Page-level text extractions
◇ ◇ ◇ ◇ ◇

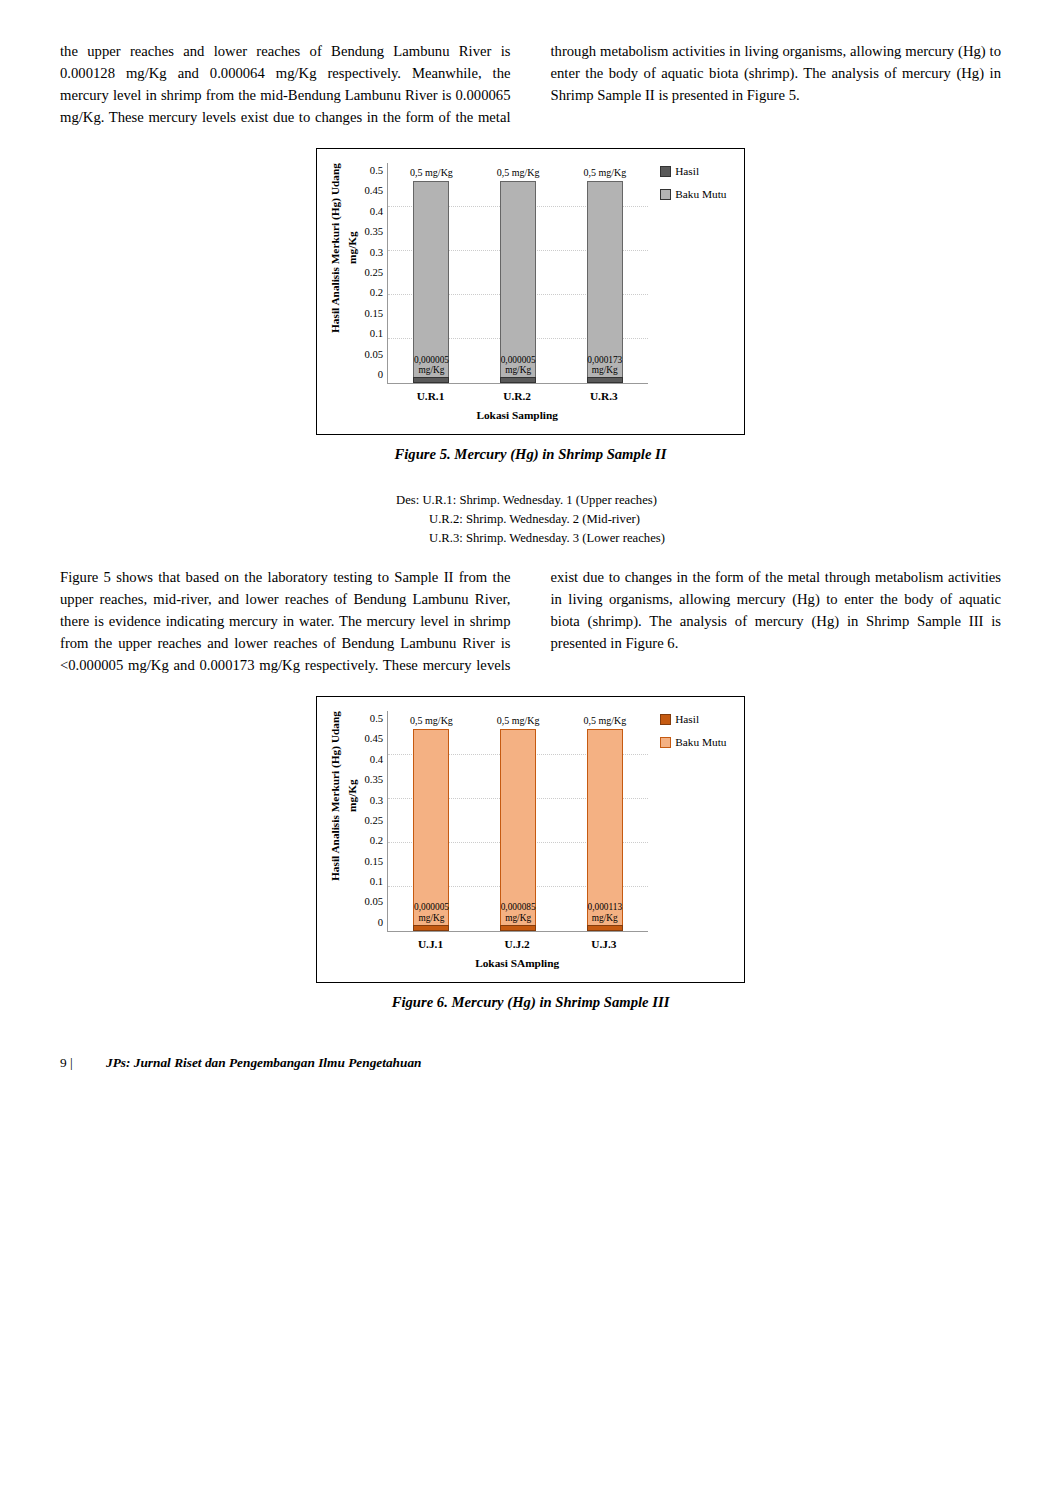the upper reaches and lower reaches of Bendung Lambunu River is 0.000128 mg/Kg and 0.000064 mg/Kg respectively. Meanwhile, the mercury level in shrimp from the mid-Bendung Lambunu River is 0.000065 mg/Kg. These mercury levels exist due to changes in the form of the metal through metabolism activities in living organisms, allowing mercury (Hg) to enter the body of aquatic biota (shrimp). The analysis of mercury (Hg) in Shrimp Sample II is presented in Figure 5.
Hasil Analisis Merkuri (Hg) Udang
mg/Kg
0.5 0.45 0.4 0.35 0.3 0.25 0.2 0.15 0.1 0.05 0
0,5 mg/Kg
0,000005
mg/Kg
0,5 mg/Kg
0,000005
mg/Kg
0,5 mg/Kg
0,000173
mg/Kg
U.R.1 U.R.2 U.R.3
Lokasi Sampling
Hasil
Baku Mutu
Figure 5. Mercury (Hg) in Shrimp Sample II
Des: U.R.1: Shrimp. Wednesday. 1 (Upper reaches)
U.R.2: Shrimp. Wednesday. 2 (Mid-river)
U.R.3: Shrimp. Wednesday. 3 (Lower reaches)
Figure 5 shows that based on the laboratory testing to Sample II from the upper reaches, mid-river, and lower reaches of Bendung Lambunu River, there is evidence indicating mercury in water. The mercury level in shrimp from the upper reaches and lower reaches of Bendung Lambunu River is <0.000005 mg/Kg and 0.000173 mg/Kg respectively. These mercury levels exist due to changes in the form of the metal through metabolism activities in living organisms, allowing mercury (Hg) to enter the body of aquatic biota (shrimp). The analysis of mercury (Hg) in Shrimp Sample III is presented in Figure 6.
Hasil Analisis Merkuri (Hg) Udang
mg/Kg
0.5 0.45 0.4 0.35 0.3 0.25 0.2 0.15 0.1 0.05 0
0,5 mg/Kg
0,000005
mg/Kg
0,5 mg/Kg
0,000085
mg/Kg
0,5 mg/Kg
0,000113
mg/Kg
U.J.1 U.J.2 U.J.3
Lokasi SAmpling
Hasil
Baku Mutu
Figure 6. Mercury (Hg) in Shrimp Sample III
9 | JPs: Jurnal Riset dan Pengembangan Ilmu Pengetahuan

◇ ◇ ◇ ◇ ◇

WORK REQUEST:
Word for word, give back each entry from above, but skip any picture.

ANSWER TO THE EXERCISE:
the upper reaches and lower reaches of Bendung Lambunu River is 0.000128 mg/Kg and 0.000064 mg/Kg respectively. Meanwhile, the mercury level in shrimp from the mid-Bendung Lambunu River is 0.000065 mg/Kg. These mercury levels exist due to changes in the form of the metal through metabolism activities in living organisms, allowing mercury (Hg) to enter the body of aquatic biota (shrimp). The analysis of mercury (Hg) in Shrimp Sample II is presented in Figure 5.
Hasil Analisis Merkuri (Hg) Udang
mg/Kg
0.5 0.45 0.4 0.35 0.3 0.25 0.2 0.15 0.1 0.05 0
0,5 mg/Kg
0,000005
mg/Kg
0,5 mg/Kg
0,000005
mg/Kg
0,5 mg/Kg
0,000173
mg/Kg
U.R.1 U.R.2 U.R.3
Lokasi Sampling
Hasil
Baku Mutu
Figure 5. Mercury (Hg) in Shrimp Sample II
Des: U.R.1: Shrimp. Wednesday. 1 (Upper reaches)
U.R.2: Shrimp. Wednesday. 2 (Mid-river)
U.R.3: Shrimp. Wednesday. 3 (Lower reaches)
Figure 5 shows that based on the laboratory testing to Sample II from the upper reaches, mid-river, and lower reaches of Bendung Lambunu River, there is evidence indicating mercury in water. The mercury level in shrimp from the upper reaches and lower reaches of Bendung Lambunu River is <0.000005 mg/Kg and 0.000173 mg/Kg respectively. These mercury levels exist due to changes in the form of the metal through metabolism activities in living organisms, allowing mercury (Hg) to enter the body of aquatic biota (shrimp). The analysis of mercury (Hg) in Shrimp Sample III is presented in Figure 6.
Hasil Analisis Merkuri (Hg) Udang
mg/Kg
0.5 0.45 0.4 0.35 0.3 0.25 0.2 0.15 0.1 0.05 0
0,5 mg/Kg
0,000005
mg/Kg
0,5 mg/Kg
0,000085
mg/Kg
0,5 mg/Kg
0,000113
mg/Kg
U.J.1 U.J.2 U.J.3
Lokasi SAmpling
Hasil
Baku Mutu
Figure 6. Mercury (Hg) in Shrimp Sample III
9 | JPs: Jurnal Riset dan Pengembangan Ilmu Pengetahuan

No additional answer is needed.